Lawn Dogs : Banlieue blues
Cinéma

Lawn Dogs : Banlieue blues

Lawn Dogs est le type même du film qui passe à travers les mailles du filet promotionnel, et qui trace sa route sans tambour ni trompette. Chéri du dernier Festival de Sundance, Lawn Dogs est signé John Duigan (Flirting et l’imbuvable Sirens), qui a choisi de réaliser le premier scénario de la poétesse Naomi Wallace, dame du Kentucky. C’est d’ailleurs dans cet État que se situe cette histoire d’amitié entre une petite fille, Devon (Mischa Barton) et Trent (Sam Rockwell), un homme qui tond des pelouses. La petite fille s’ennuie dans sa banlieue-forteresse, sans amis, et avec des parents trop parfaits pour être honnêtes. Elle s’évade de ce monde détesté par des histoires magiques, et s’enfuit dans la forêt afin de retrouver son pote. Elle a dix ans, il en a vingt et un. C’est un «bum», et elle, une fille de riches. Ça sent le roussi… Mais pas de façon convenue.

Ce film étonnant oscille entre le discours manichéen (une vision simpliste de la fausse égalité démocratique à l’américaine), la poésie acide de Tim Burton (une fillette qui hurle à la lune, toute nue sur le toit d’une maison, et qui regarde sa chemise de nuit s’envoler) et la facture un tantinet malsaine de David Lynch. La banlieue-prison – maison Tudor trônant au milieu de grandes pelouses trop vertes et sans arbres – ne draine que des êtres inquiétants, dont un petit garçon qui passe son temps à se déguiser et à se battre, un doberman qui n’aime pas les enfants, et deux fils à papa aux mains lestes.

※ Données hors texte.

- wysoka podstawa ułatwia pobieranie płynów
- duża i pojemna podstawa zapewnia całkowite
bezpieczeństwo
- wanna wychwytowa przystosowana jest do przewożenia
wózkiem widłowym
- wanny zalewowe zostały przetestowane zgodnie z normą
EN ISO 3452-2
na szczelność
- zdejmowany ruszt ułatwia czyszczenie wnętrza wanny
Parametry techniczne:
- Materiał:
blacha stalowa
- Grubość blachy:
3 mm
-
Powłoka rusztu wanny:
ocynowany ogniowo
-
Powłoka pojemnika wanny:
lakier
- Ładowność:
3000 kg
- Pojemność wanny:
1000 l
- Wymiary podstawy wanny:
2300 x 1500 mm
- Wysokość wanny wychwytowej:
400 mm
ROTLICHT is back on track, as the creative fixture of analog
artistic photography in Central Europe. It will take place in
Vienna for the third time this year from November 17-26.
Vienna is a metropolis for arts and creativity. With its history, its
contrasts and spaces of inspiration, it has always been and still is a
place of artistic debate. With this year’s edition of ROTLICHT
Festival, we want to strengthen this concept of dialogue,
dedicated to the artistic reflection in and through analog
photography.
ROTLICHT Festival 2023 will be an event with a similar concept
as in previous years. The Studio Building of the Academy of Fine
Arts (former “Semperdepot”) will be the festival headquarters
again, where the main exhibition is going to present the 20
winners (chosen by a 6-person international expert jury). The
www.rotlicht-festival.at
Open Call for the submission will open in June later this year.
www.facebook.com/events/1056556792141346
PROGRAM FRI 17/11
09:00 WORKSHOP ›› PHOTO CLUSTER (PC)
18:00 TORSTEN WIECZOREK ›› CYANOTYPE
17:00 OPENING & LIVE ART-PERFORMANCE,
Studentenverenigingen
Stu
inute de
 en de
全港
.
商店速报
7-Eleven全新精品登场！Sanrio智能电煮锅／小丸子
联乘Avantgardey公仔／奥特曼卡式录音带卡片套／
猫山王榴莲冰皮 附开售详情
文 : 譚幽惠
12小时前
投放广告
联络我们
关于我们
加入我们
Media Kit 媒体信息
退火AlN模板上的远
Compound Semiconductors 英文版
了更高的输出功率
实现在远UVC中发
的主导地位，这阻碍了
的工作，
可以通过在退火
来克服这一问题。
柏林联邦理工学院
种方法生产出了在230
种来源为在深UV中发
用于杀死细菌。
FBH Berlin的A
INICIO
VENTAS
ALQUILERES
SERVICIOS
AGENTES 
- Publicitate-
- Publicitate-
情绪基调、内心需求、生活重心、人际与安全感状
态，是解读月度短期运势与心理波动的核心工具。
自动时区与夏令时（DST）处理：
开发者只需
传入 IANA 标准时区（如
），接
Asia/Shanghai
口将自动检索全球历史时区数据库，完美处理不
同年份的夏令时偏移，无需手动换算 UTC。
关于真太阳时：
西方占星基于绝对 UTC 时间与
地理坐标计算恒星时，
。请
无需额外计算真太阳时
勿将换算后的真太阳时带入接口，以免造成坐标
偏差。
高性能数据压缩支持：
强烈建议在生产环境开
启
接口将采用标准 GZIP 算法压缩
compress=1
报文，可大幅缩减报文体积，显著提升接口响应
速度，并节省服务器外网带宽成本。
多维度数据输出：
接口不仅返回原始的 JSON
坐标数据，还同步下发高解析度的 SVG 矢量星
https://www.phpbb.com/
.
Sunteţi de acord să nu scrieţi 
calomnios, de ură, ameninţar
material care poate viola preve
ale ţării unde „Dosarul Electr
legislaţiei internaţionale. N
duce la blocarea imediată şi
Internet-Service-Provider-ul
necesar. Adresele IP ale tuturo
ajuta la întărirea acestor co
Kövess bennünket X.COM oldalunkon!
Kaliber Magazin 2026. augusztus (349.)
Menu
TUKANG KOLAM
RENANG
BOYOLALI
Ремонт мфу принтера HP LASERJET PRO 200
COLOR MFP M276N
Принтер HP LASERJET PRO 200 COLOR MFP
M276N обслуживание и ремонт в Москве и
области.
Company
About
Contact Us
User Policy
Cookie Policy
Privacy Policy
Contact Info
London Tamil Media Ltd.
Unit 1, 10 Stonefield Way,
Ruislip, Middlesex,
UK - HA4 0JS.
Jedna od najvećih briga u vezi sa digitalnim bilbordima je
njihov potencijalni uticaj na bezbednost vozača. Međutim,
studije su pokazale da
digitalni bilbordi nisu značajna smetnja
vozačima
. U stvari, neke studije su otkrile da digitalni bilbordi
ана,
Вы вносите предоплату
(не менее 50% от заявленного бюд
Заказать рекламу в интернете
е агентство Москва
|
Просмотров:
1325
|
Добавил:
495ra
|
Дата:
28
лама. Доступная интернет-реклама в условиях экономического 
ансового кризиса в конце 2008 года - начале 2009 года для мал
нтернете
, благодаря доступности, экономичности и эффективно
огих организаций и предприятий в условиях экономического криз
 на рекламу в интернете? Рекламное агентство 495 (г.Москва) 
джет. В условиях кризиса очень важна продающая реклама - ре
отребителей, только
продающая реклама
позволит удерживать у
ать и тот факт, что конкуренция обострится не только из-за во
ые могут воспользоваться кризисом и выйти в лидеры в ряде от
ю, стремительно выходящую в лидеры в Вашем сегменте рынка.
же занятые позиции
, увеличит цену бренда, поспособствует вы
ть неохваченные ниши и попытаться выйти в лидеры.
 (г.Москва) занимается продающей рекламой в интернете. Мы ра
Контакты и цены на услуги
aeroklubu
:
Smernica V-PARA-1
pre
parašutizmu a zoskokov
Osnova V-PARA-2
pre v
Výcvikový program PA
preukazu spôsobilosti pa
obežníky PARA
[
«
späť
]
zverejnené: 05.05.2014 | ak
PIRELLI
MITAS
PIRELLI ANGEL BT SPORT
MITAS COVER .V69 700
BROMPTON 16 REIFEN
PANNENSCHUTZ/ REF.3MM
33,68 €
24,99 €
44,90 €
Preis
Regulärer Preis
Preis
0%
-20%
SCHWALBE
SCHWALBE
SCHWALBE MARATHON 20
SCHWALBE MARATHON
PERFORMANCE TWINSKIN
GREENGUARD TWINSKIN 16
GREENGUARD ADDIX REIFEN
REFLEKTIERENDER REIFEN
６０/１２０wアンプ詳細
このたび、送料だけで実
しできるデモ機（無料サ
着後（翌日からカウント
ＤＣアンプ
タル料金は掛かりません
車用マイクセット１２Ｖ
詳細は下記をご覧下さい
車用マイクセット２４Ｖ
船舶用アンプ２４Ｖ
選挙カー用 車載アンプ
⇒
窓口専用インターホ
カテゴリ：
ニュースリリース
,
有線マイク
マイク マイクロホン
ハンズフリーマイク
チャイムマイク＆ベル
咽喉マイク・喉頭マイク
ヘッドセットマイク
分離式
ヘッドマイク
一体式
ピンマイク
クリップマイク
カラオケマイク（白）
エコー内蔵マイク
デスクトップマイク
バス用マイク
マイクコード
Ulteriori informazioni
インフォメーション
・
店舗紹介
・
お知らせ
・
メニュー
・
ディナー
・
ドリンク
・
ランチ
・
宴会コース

Les riches sont un cran au-dessus de la normale (ou de l’anormal), et ont tous une tare hypertrophiée qui les rapproche de la caricature, et les éloigne encore de l’humanité. Seuls les pauvres savent sourire et parler juste. En tête, Trent, excellent Sam Rockwell (prix d’interprétation au FFM), le type même du beau mec, détesté par les gars et adulé par les filles, qui cultive la vie au fond des bois. La vieille idée gauchisante du riche pourri et du gentil pauvre qui en bave, les angoisses de la pédophilie, la déshumanisation des liens sociaux et familiaux: tout est remis à jour, et explose dans une fin lyrique et très magique.
Le monde du rêve, le seul viable au milieu de ces adultes corrompus, devient force de frappe. La fillette, l’hybride, celle qui fait le lien entre l’enfance et l’adulte, entre les pauvres et les riches, va régler le sort de chacun. On peut être agacé par des dialogues parfois trop construits, voire pompeux, mais la beauté des images, l’intelligence des virages scénaristiques, la qualité de l’interprétation, et le bonheur, rare, de se laisser surprendre, font que Lawn Dogs traîne longtemps en mémoire.